The Sport of Dating

Getting played and playing the field.

Q: Blane, I met this guy over a year ago. We hit it off immediately and started dating right away. We spent every day together for a month until his ex-girlfriend found out and called him crying with a story about her granddad being sick and how she needed him. He, of course, broke things off with me and tried to work things out with her.Shortly after, he found out she lied about the whole thing and did it to get us apart. He apologized, of course, and explained everything, but after that, we were still on and off in three-week increments. About three months ago, he called and said, “You make me the happiest I’ve ever been, and I’m tired of fighting it.” When we’re together, it’s amazing on all levels. He tells me things in confidence and constantly reminds me how strong our connection is. But as soon as I leave, he acts like we’re just friends and will occasionally e-mail, call or text. Every time I bring it up, he says we’re too perfect when we’re together and he gets freaked out and is messed up in the head when it comes to women. I feel like it’s a cop-out, but for some reason, I can’t kick this bad habit. I try and go on dates with other guys who are extremely nice, but I always end up reverting back to him. Am I a total idiot?—Frustrated

A: You haven’t sunk to the depths of total idiocy yet, Frustrated. But if in a month, you’re still singing this sad little tale, you’ll have certainly earned the dishonor of that description.

You’ve already outlined all the things that are just plain wrong about this situation. His running back to his ex. His mixed signals. And especially (if I read it correctly) his self-described “messed up in the head” M.O. (Which works like pick-up pixie dust, by the way.) Wanna get laid until you’re cross-eyed, guys? Then proclaim the following: “I’m messed up in the head when it comes to women.” The ladies, each sure that they’re the only one who can crack your emotional epoxy, will be catfighting for your attention faster than you can say push-up bra.

Forget what he’s saying—like that you “make him the happiest [he’s] ever been” (puh-lease, what gives with the friend treatment then?) —and focus instead on what he’s doing: dropping you the instant his ex comes a’ callin’ (she’s likely still in the picture, by the way, among others); keeping you guessing; and generally treating you like the floor mat of a Manhattan cab. You can do so much better. And you can kick this bad habit, but you gotta do it cold turkey.

So focus on the three Ds of moving on: defriend, delete and decline. That means no calling, no texting, NO SEXING. And don’t think you have to overcompensate on letting yourself get treated poorly by dating guys who invoke Mr. Rogers in the nice department. There are plenty of mature, well-adjusted men who, instead of putting women down or putting them on a pedestal, simply treat them with respect. Go and find your newly empowered self one.

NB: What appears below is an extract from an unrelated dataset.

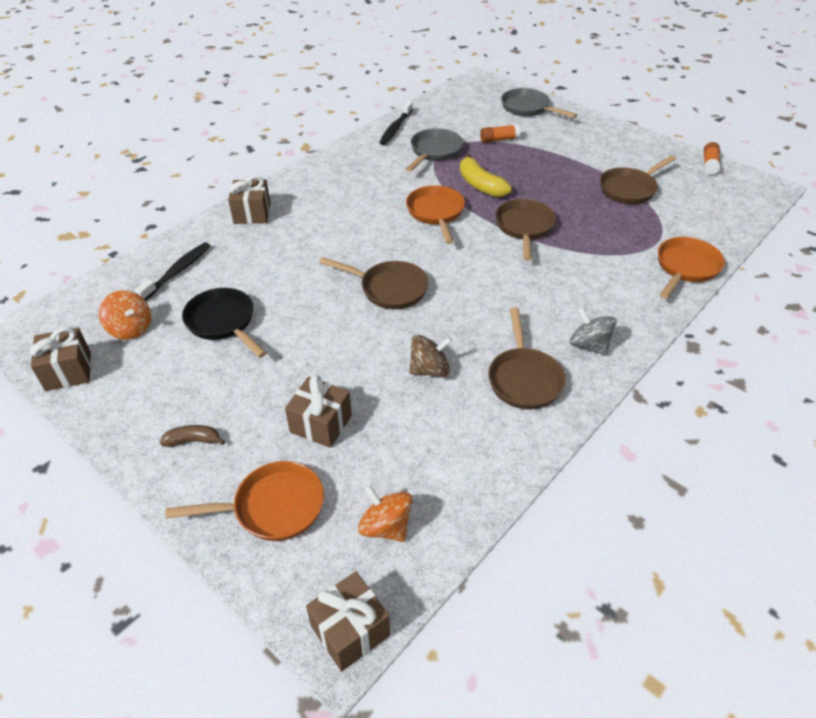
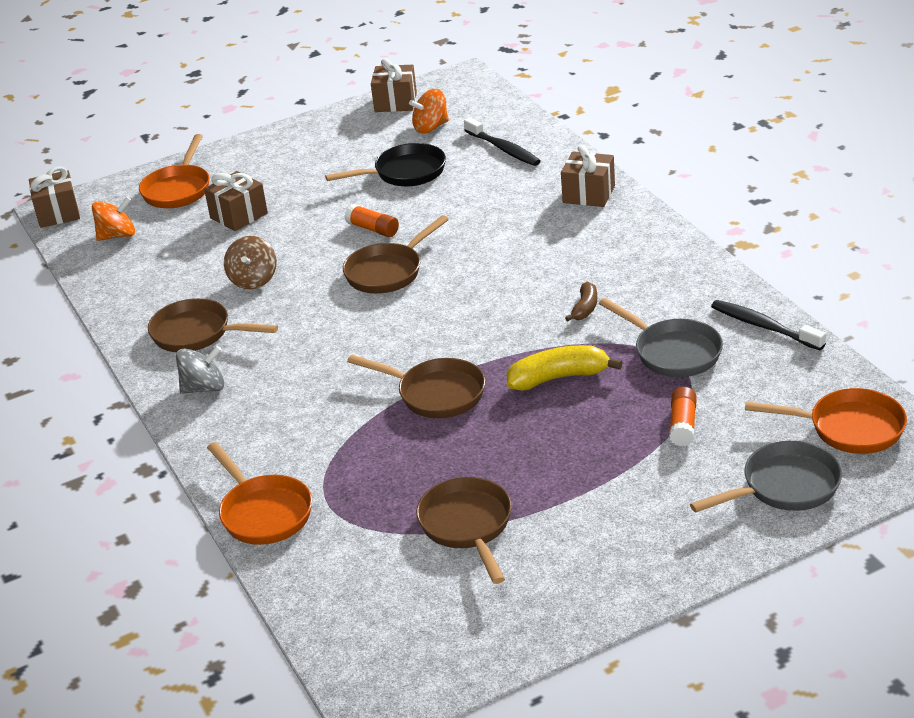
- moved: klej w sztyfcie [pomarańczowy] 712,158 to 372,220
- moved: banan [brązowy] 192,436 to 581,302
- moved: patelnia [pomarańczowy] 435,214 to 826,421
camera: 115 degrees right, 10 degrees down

Q: I’m a single, professional gal. Lately, I have been tending to fall for the younger guys. OK—maybe fall is too heavy of a word. They are the boys that I take interest in and end up making out with at the end of the night (but I do hear from them afterward and have kept in contact—although both live out of town—which is a whole other problem). I am 36 (gulp) and the last two have been 25 and 27—way below what society says is OK (or maybe it’s just my friends). I am having fun, but shouldn’t I be sticking to my own age group? Could anything good come of this?—Robbing the Cradle

A: Sure, plenty good could come of it: deliciously flirty phone conversations, great weekend visits, rollicking good sex—maybe even a real love connection. Why stifle all the potential positives because of what your friends think? They’re probably just secretly jealous that you, Miss Thang, are romping with the young bucks while they’re sitting around knitting cell phone covers for their hubbies.

First of all, 36 is not an age that requires a gulp or an exclamation point—shame on you! Neither do gaps of nine and 11 years, especially not when the younger party is in his mid- to late-20s. If you have fun and things in common with these guys (besides shared saliva at last call, that is) and your age difference isn’t the defining element in your connection (yes, Linda Hogan, I’m talking to you), then what’s the prob? Sure, you’re right that society rightfully recoils at the thought of Hogan and that teen peen, and the term “cougar” does have an ick factor connotation. But overall, I think there’s a “You go, girl!” vibe that continues to gain momentum along with the growing acceptance of women hooking up with younger men.

Now, if you’re continually chasing younger dudes as a sort of affirmation that, “Hell yeah! Girlfriend has still got it!,” then we might have a little problem. But if not, I say carry on, you saucy Cradle Robber, you.